# Branding Iron



## stonebriar (Aug 14, 2012)

Just arrived. Designed uniquely for Iron Will Smoked Meats & Cheese. It was an Ohio Craftsman's first attempt at anything like this. We are very pleased...













Iron Will Branding Iron.JPG



__ stonebriar
__ Aug 14, 2012


















IRON WILL SMOKED MEATS & CHEESE LOGO.jpg



__ stonebriar
__ Aug 14, 2012


----------



## smokinhusker (Aug 15, 2012)

Nice!


----------



## sipp (Aug 15, 2012)

That thing is cool.
What are your plans for it?
I think it would be cool to brand a big piece of smoked meat and carve on a serving line in a catering situation.
Shave off some bark to expose the smoke ring and brand the pink area.


----------



## stonebriar (Aug 15, 2012)

Thank you.

My Son, Will, and I are not certain what to do w/ it?

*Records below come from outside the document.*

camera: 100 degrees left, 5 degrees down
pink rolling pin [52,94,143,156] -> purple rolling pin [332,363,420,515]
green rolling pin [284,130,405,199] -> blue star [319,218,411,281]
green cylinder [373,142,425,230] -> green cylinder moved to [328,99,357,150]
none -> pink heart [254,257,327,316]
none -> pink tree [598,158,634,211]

We do not sell our smoked meats and cheese, we are not a restaurant, we do not cater, we do not compete - we are simply a backyard Father/Son Team that enjoy pure stick burning and learning together the art of smoking foods...

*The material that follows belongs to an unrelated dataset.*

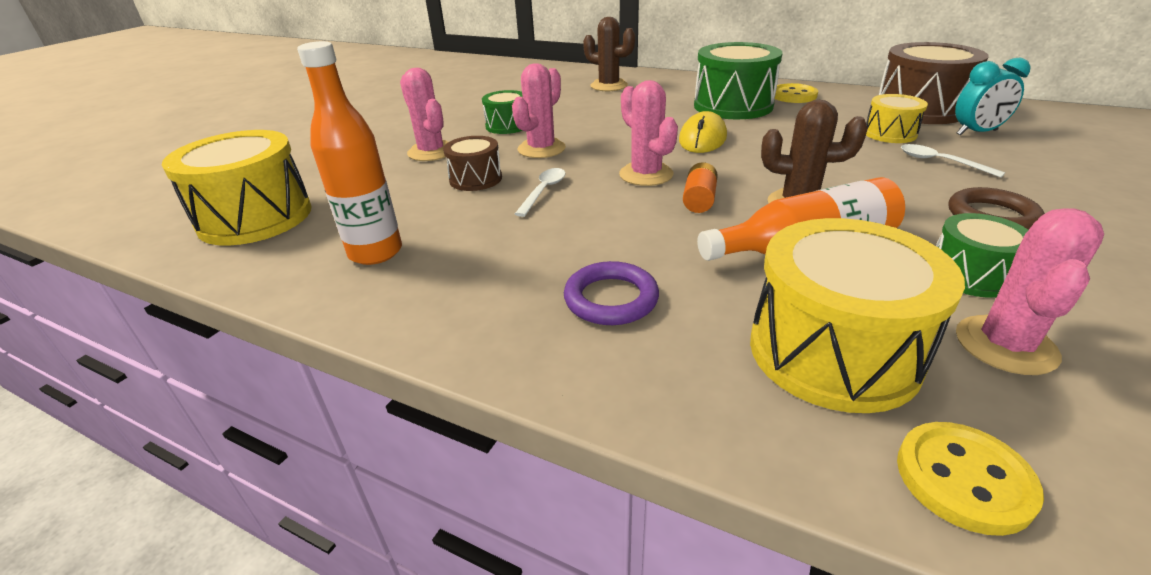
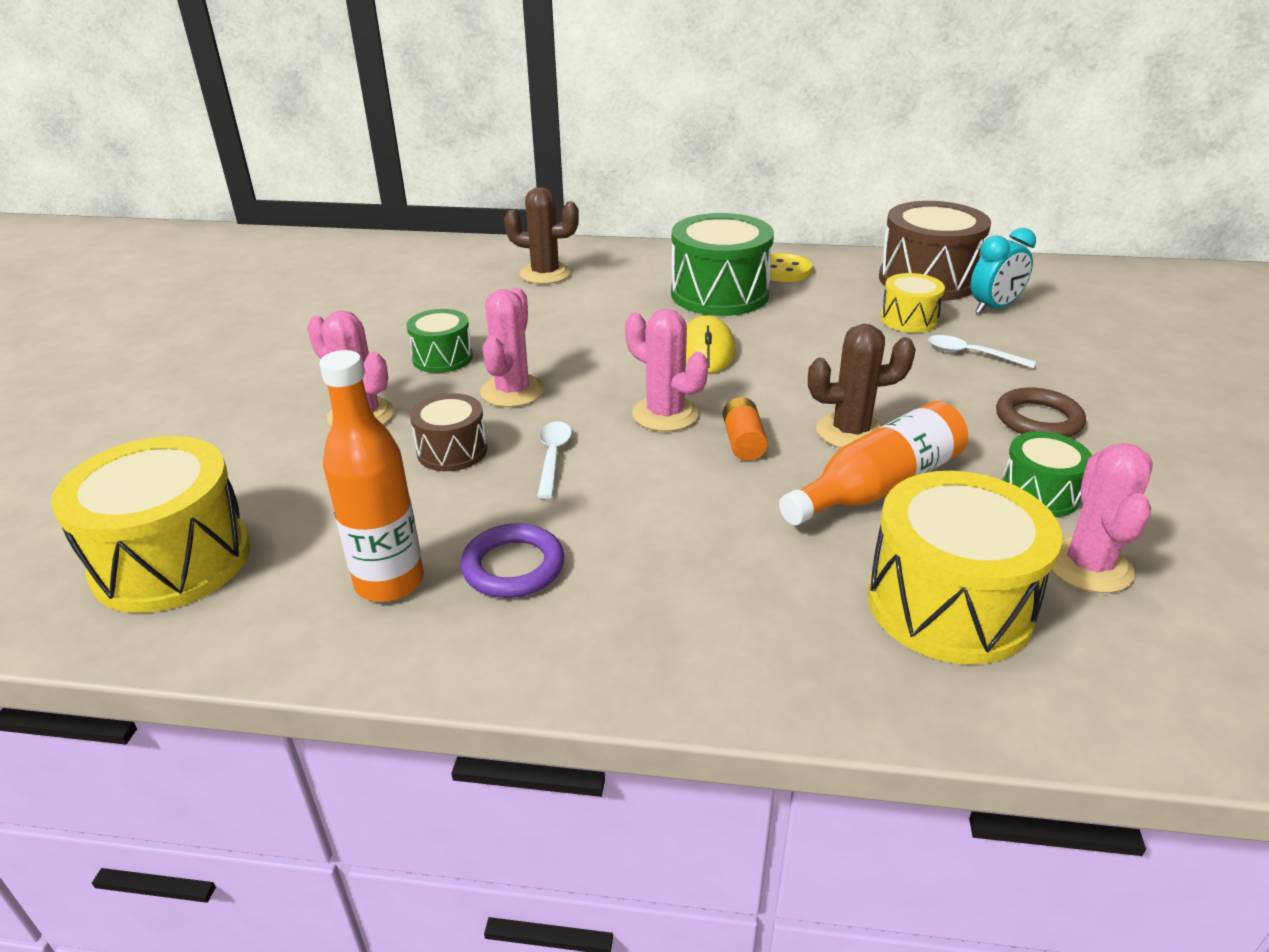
camera: 20 degrees left, 0 degrees up
purple ring [564,261,659,325] -> purple ring moved to [460,523,564,598]
yellow button [897,422,1044,536] -> none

We have considered just hanging it off of the smoker for decoration and using it on occasional meats. We are requesting the Craftsman to fashion us another full sized cowboy version made of stainless steel. Just a conversation piece. He also sent us three small R (rare), M (medium), and W (well) branding irons for steaks w/ just a finger hole for a handle. This young couple in Ohio do excellent work.

Glad you like it!


----------



## frosty (Aug 15, 2012)

Beautiful work!  That's as nice as any I have seen here in Houston, if not nicer!  Excellent craftsmanship.


----------



## jim t (Oct 16, 2012)

Nice looking piece of gear.  Don't suppose that you would like to share the contact information for your Ohio craftsman?  Or did he do it as a personal favor and not want to get into the comercial side of making irons?


----------



## scarbelly (Oct 16, 2012)

That is very cool - have lots of fun with it


----------



## roller (Oct 16, 2012)

Cool !


----------



## stonebriar (Oct 16, 2012)

I will be happy to share the contact information w/ you. They will be thrilled to hear from you! Due to distance, I have not met this young couple, yet will always give them my work. He is a master craftsman and would like to commercialize his skills. He is willing to create special orders as we were his first. He can even create out of stainless. We will engage him to design a full size "cowboy version" for us. Message me for contact information...


----------